> Data for this exercise
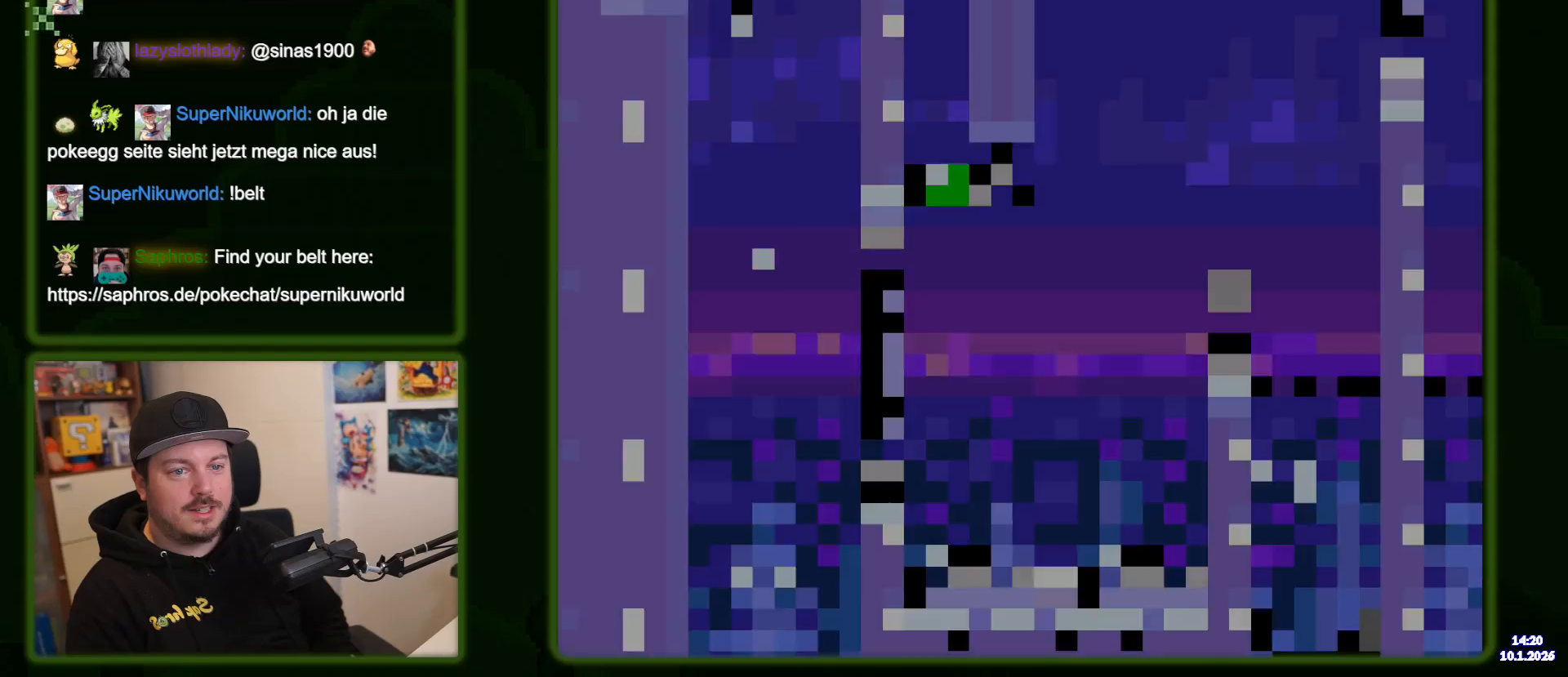
{"buttons": [], "events": [[100, "DPAD_UP", "up"]]}
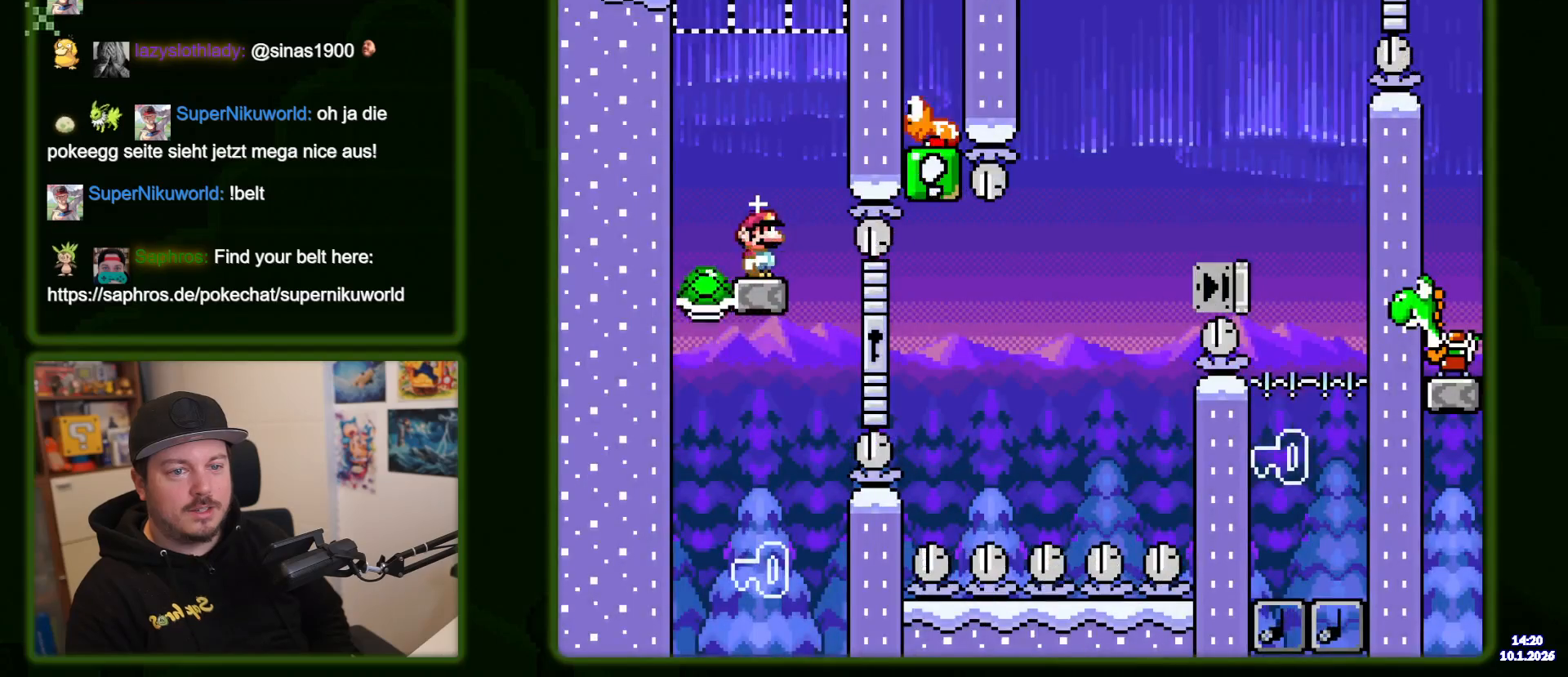
{"buttons": [], "events": []}
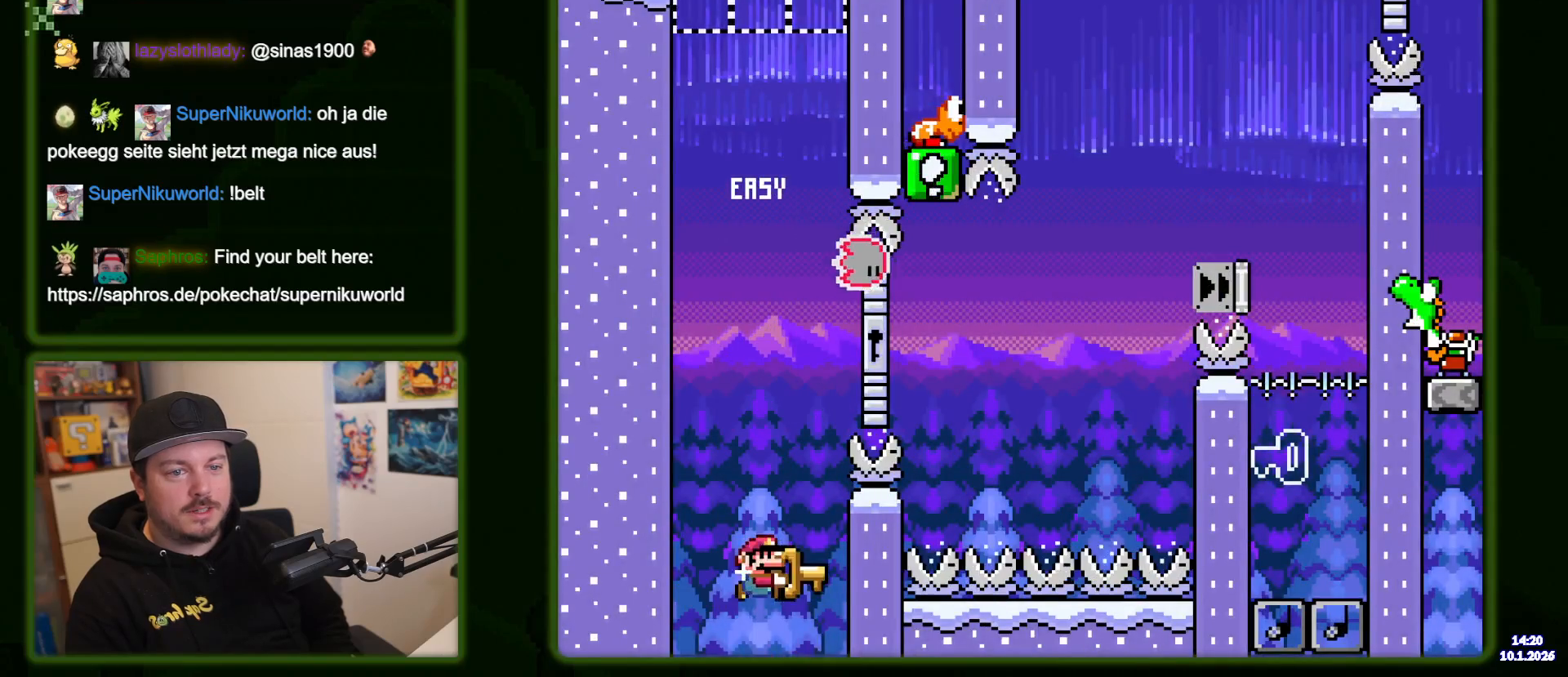
{"buttons": [], "events": []}
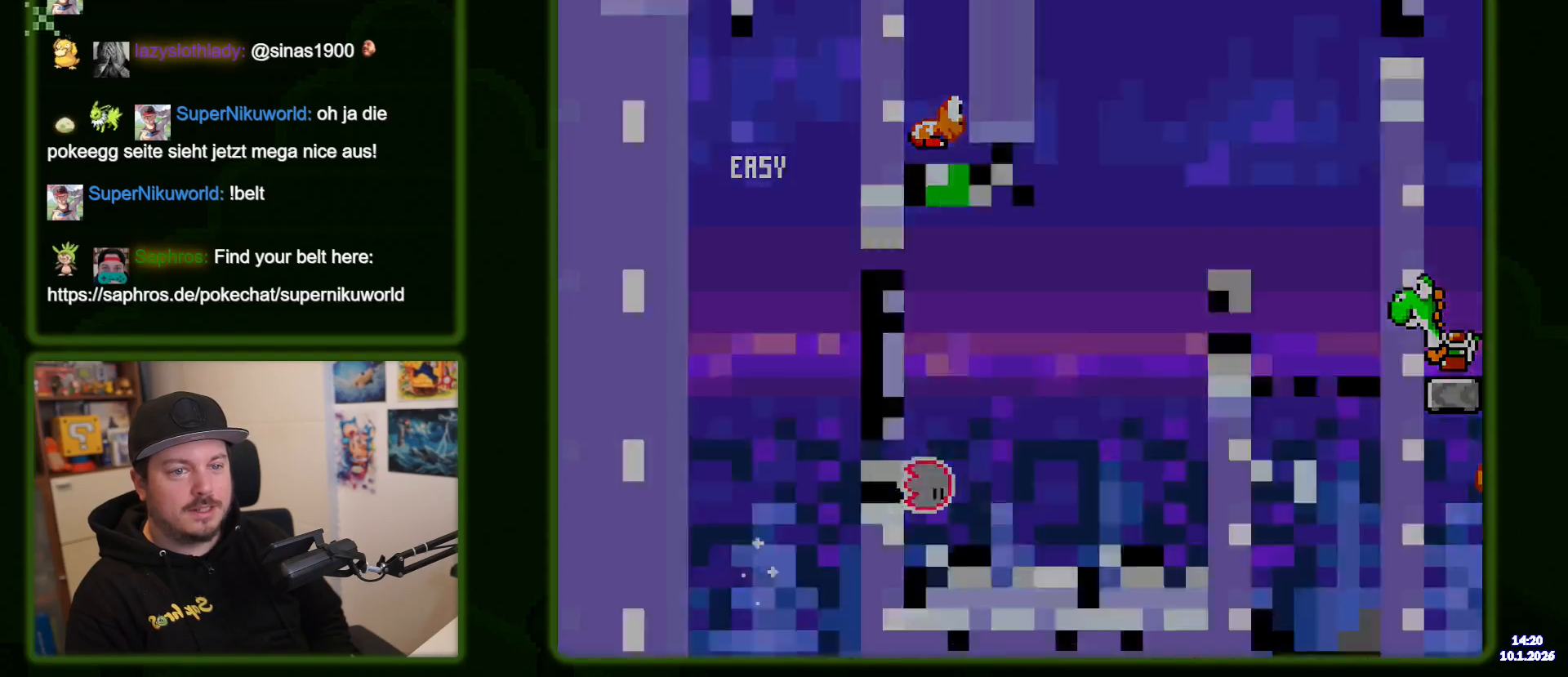
{"buttons": [], "events": []}
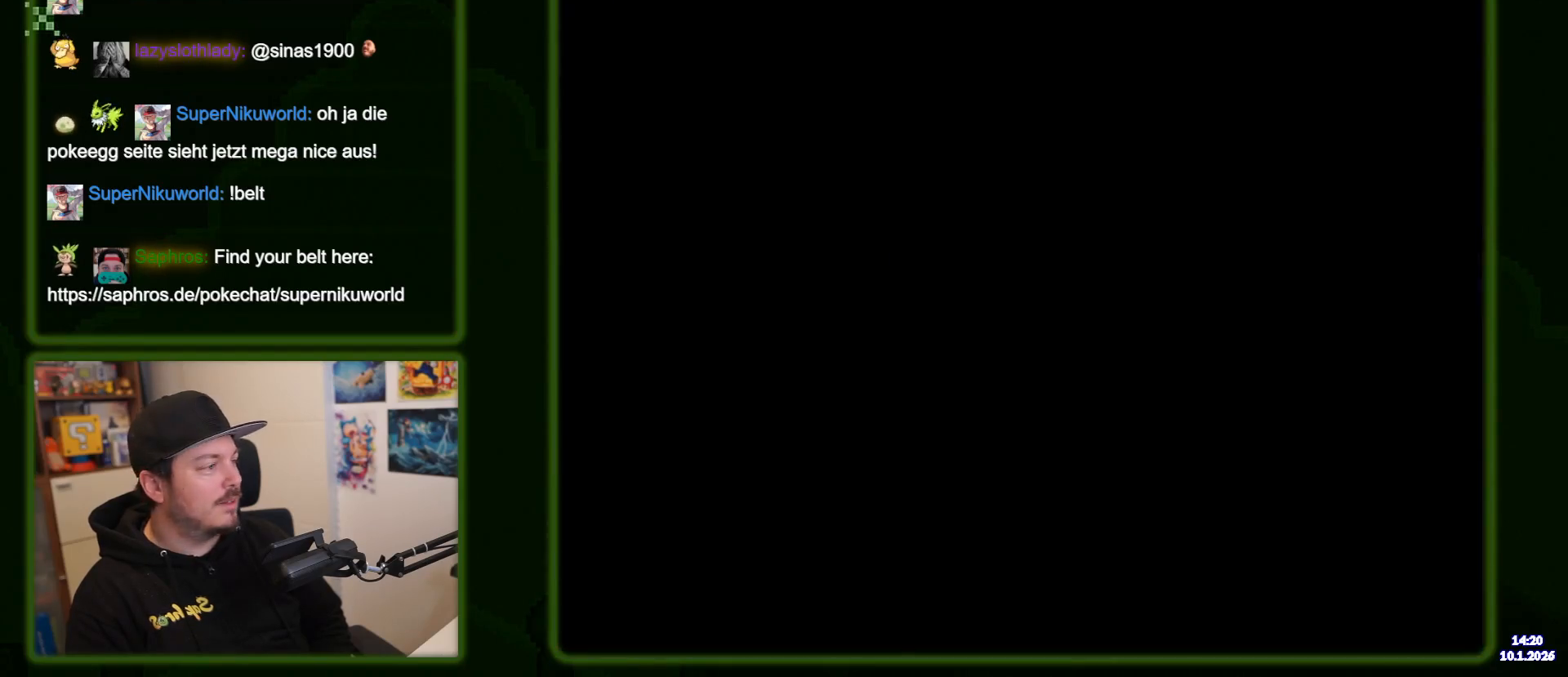
{"buttons": [], "events": []}
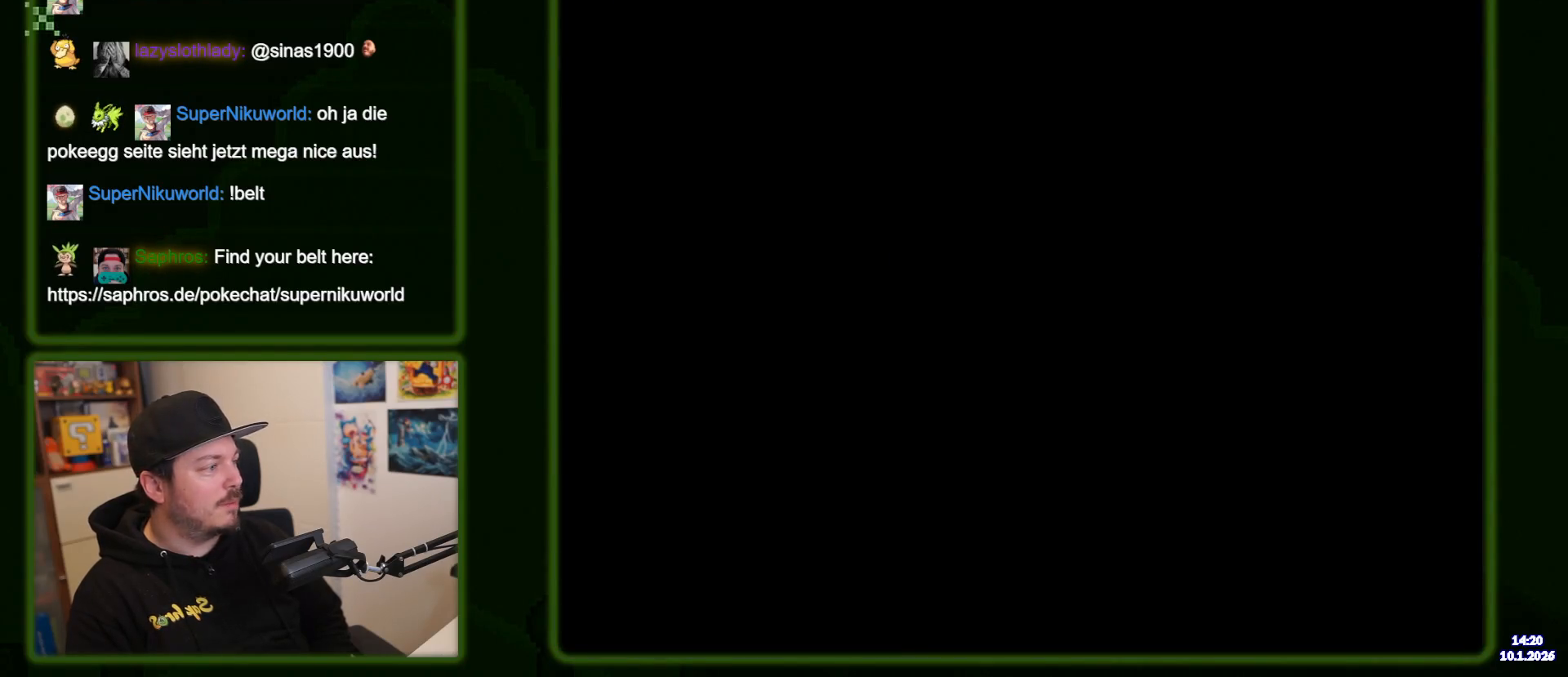
{"buttons": [], "events": []}
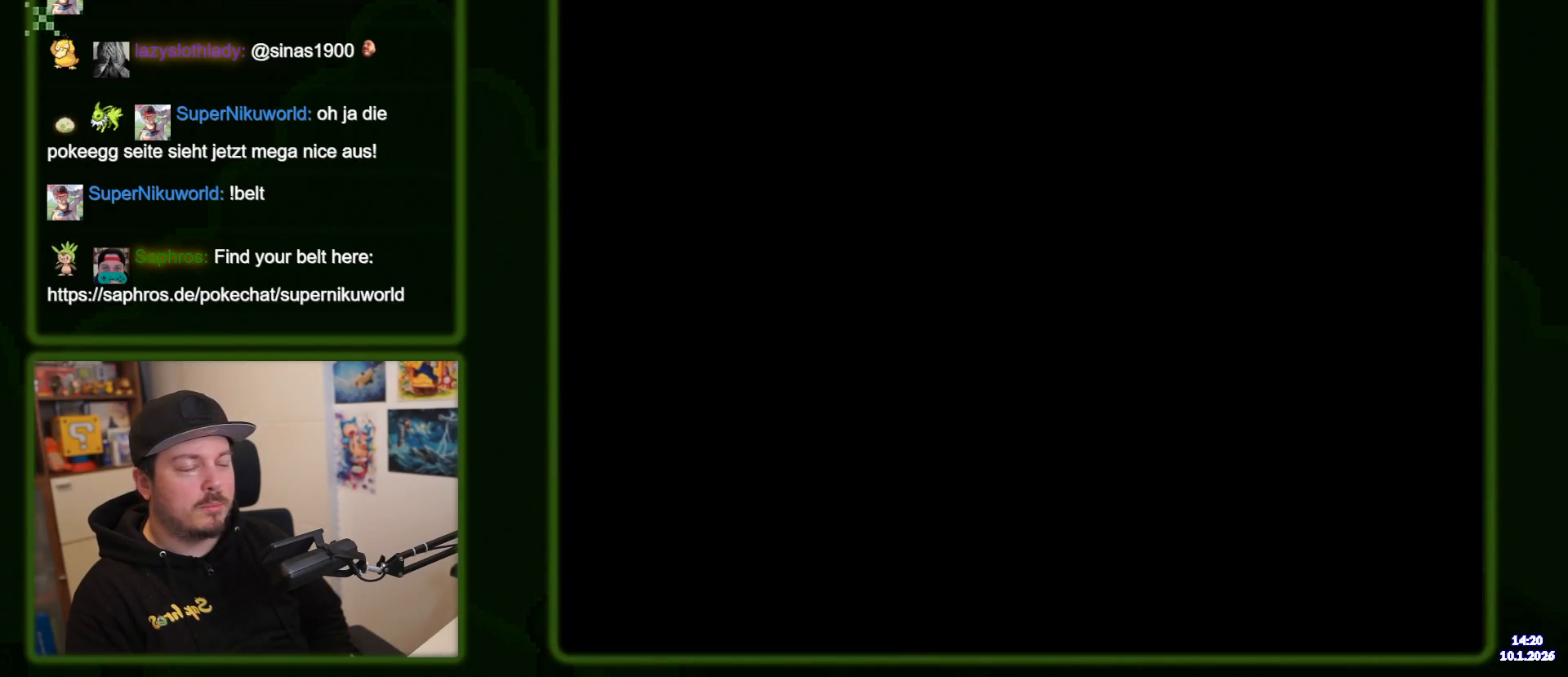
{"buttons": [], "events": []}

> What the exercise asks
Everything in the material above should be reproduced exactly, except the pictures.

> Result of the task
{"buttons": [], "events": [[100, "DPAD_UP", "up"]]}
{"buttons": [], "events": []}
{"buttons": [], "events": []}
{"buttons": [], "events": []}
{"buttons": [], "events": []}
{"buttons": [], "events": []}
{"buttons": [], "events": []}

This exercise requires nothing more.